**Exercise data**
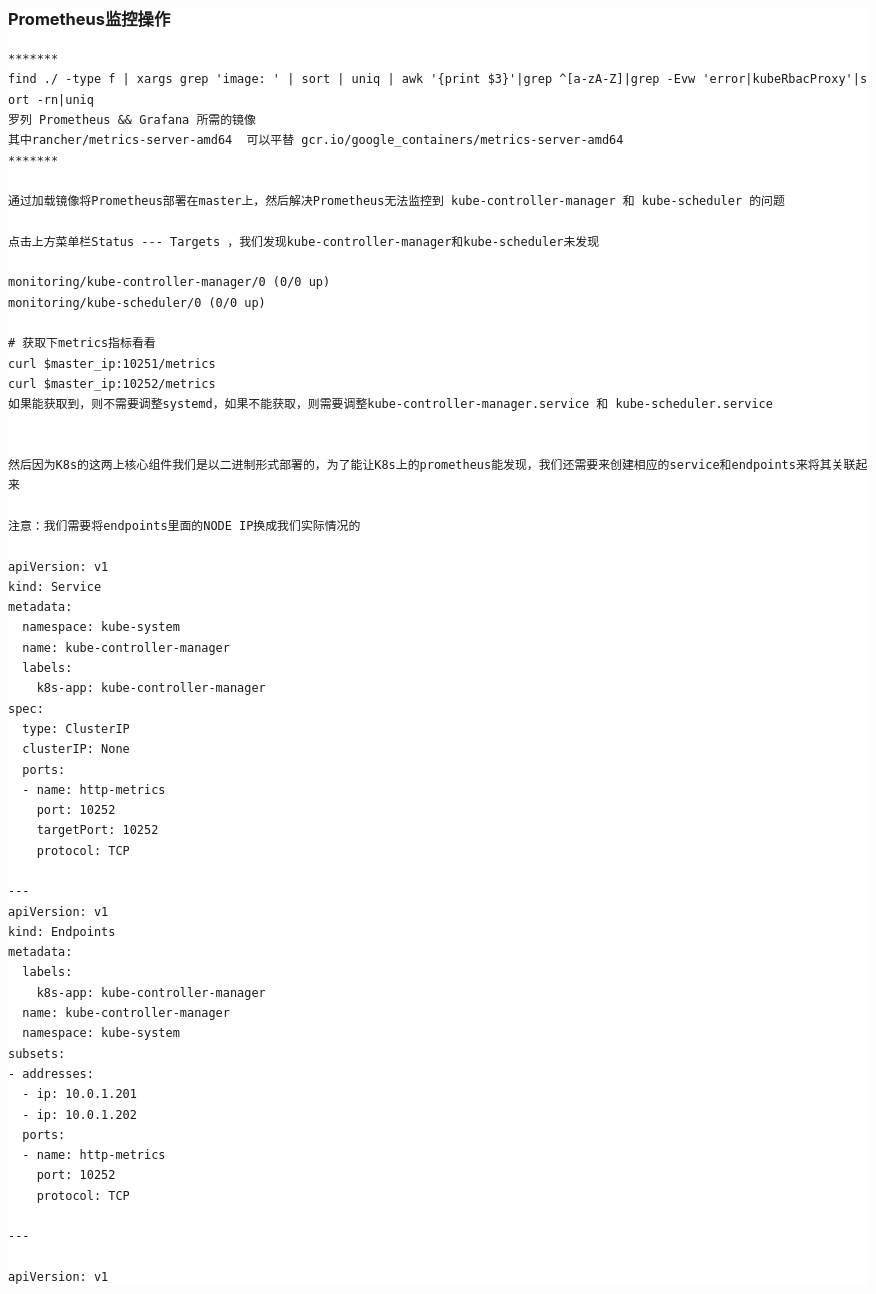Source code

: 
### Prometheus监控操作

```shell
*******
find ./ -type f | xargs grep 'image: ' | sort | uniq | awk '{print $3}'|grep ^[a-zA-Z]|grep -Evw 'error|kubeRbacProxy'|sort -rn|uniq
罗列 Prometheus && Grafana 所需的镜像
其中rancher/metrics-server-amd64  可以平替 gcr.io/google_containers/metrics-server-amd64
*******

通过加载镜像将Prometheus部署在master上，然后解决Prometheus无法监控到 kube-controller-manager 和 kube-scheduler 的问题

点击上方菜单栏Status --- Targets ，我们发现kube-controller-manager和kube-scheduler未发现

monitoring/kube-controller-manager/0 (0/0 up) 
monitoring/kube-scheduler/0 (0/0 up) 

# 获取下metrics指标看看
curl $master_ip:10251/metrics
curl $master_ip:10252/metrics
如果能获取到，则不需要调整systemd，如果不能获取，则需要调整kube-controller-manager.service 和 kube-scheduler.service  


然后因为K8s的这两上核心组件我们是以二进制形式部署的，为了能让K8s上的prometheus能发现，我们还需要来创建相应的service和endpoints来将其关联起来

注意：我们需要将endpoints里面的NODE IP换成我们实际情况的

apiVersion: v1
kind: Service
metadata:
  namespace: kube-system
  name: kube-controller-manager
  labels:
    k8s-app: kube-controller-manager
spec:
  type: ClusterIP
  clusterIP: None
  ports:
  - name: http-metrics
    port: 10252
    targetPort: 10252
    protocol: TCP

---
apiVersion: v1
kind: Endpoints
metadata:
  labels:
    k8s-app: kube-controller-manager
  name: kube-controller-manager
  namespace: kube-system
subsets:
- addresses:
  - ip: 10.0.1.201
  - ip: 10.0.1.202
  ports:
  - name: http-metrics
    port: 10252
    protocol: TCP

---

apiVersion: v1
```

**Try it**
Lines of the data above that include the string "controller" must each be copied.

**Written response**
通过加载镜像将Prometheus部署在master上，然后解决Prometheus无法监控到 kube-controller-manager 和 kube-scheduler 的问题
点击上方菜单栏Status --- Targets ，我们发现kube-controller-manager和kube-scheduler未发现
monitoring/kube-controller-manager/0 (0/0 up) 
如果能获取到，则不需要调整systemd，如果不能获取，则需要调整kube-controller-manager.service 和 kube-scheduler.service  
  name: kube-controller-manager
    k8s-app: kube-controller-manager
    k8s-app: kube-controller-manager
  name: kube-controller-manager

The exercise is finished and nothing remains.